Greenbury has had `little impact'

Click to follow
The Independent Online
Just 10 per cent of companies have changed their policy on directors' employment contracts since the 1995 Greenbury report on executive pay, the shareholder advisory consultants, Pirc, claimed yesterday.

In its response to consultation by the Hampel Committee on corporate governance, the successor to the Cadbury Committee headed by ICI chairman Sir Ronnie Hampel, Pirc argued investors had been baffled by a "blizzard of statistics" following the Greenbury codes call for business to publish more information about directors' pay.

The Pirc submission added: "There has been an explosion of detail declared on remuneration, but little direct impact from shareholders in linking pay to performance."

It criticised the "fruit machine effect" of recently introduced long- term bonus schemes (L-Tips), which claim to link share payouts to executives' performance but in reality "deliver arbitrary results". This year many L-Tip schemes will start paying out large sums in shares to directors, often above the straightforward share option plans they replaced.

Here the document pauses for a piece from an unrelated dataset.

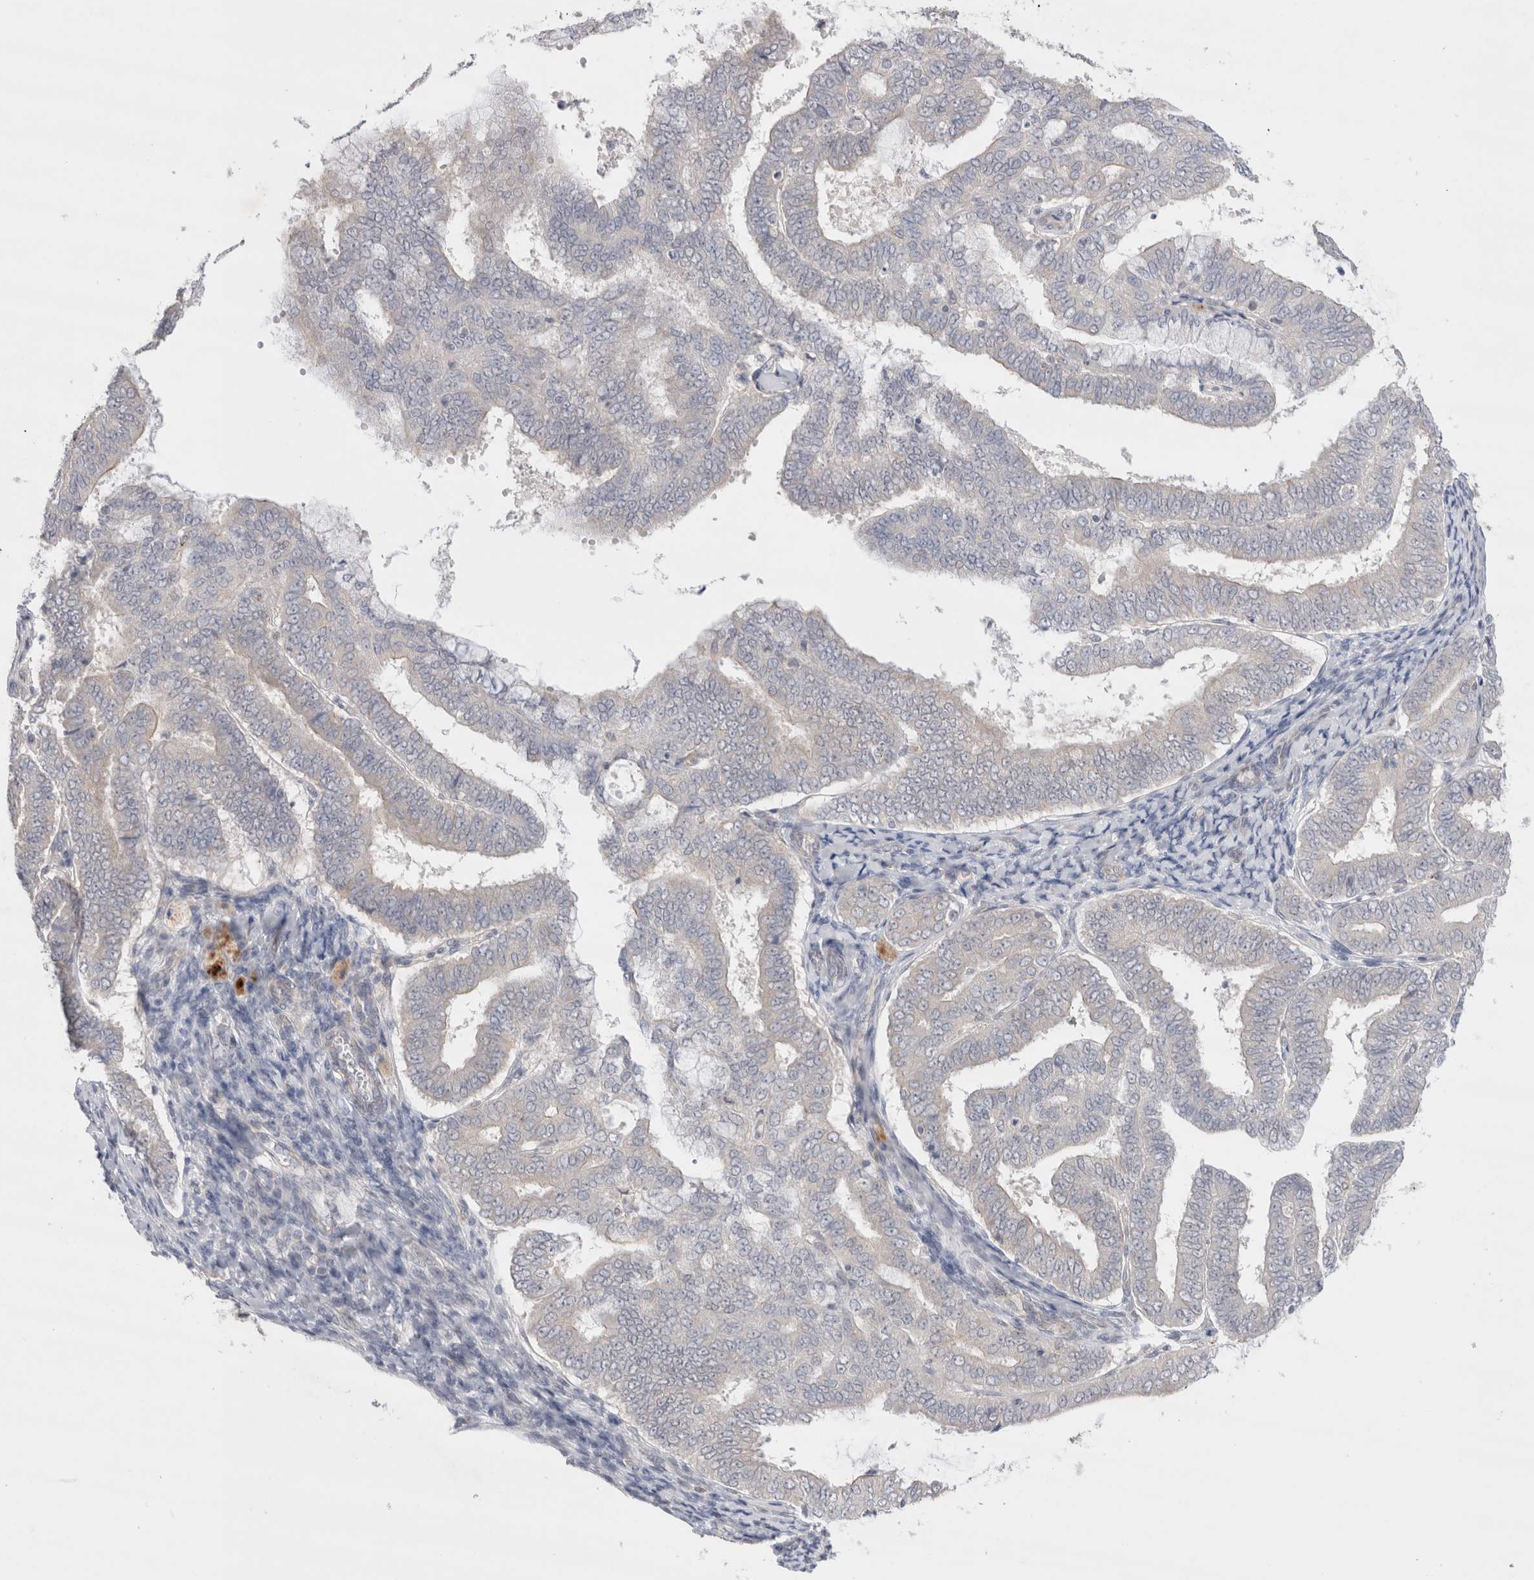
{"staining": {"intensity": "negative", "quantity": "none", "location": "none"}, "tissue": "endometrial cancer", "cell_type": "Tumor cells", "image_type": "cancer", "snomed": [{"axis": "morphology", "description": "Adenocarcinoma, NOS"}, {"axis": "topography", "description": "Endometrium"}], "caption": "The image exhibits no significant staining in tumor cells of endometrial cancer.", "gene": "BICD2", "patient": {"sex": "female", "age": 63}}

Pirc said big City shareholders were still not taking the opportunity to influence companies' policies by voting on resolutions at annual general meetings. The group argued that institutional investors should be required to make their voting policy public.

The Pirc proposals emerged as British Gas released its annual report, which showed the pay of its directors fell by 11 per cent last year to pounds 3.04m. The report confirmed most senior directors received average pay rises between 3 and 5 per cent from 1 January, information which was made public when the group, now renamed BG Plc, demerged last month.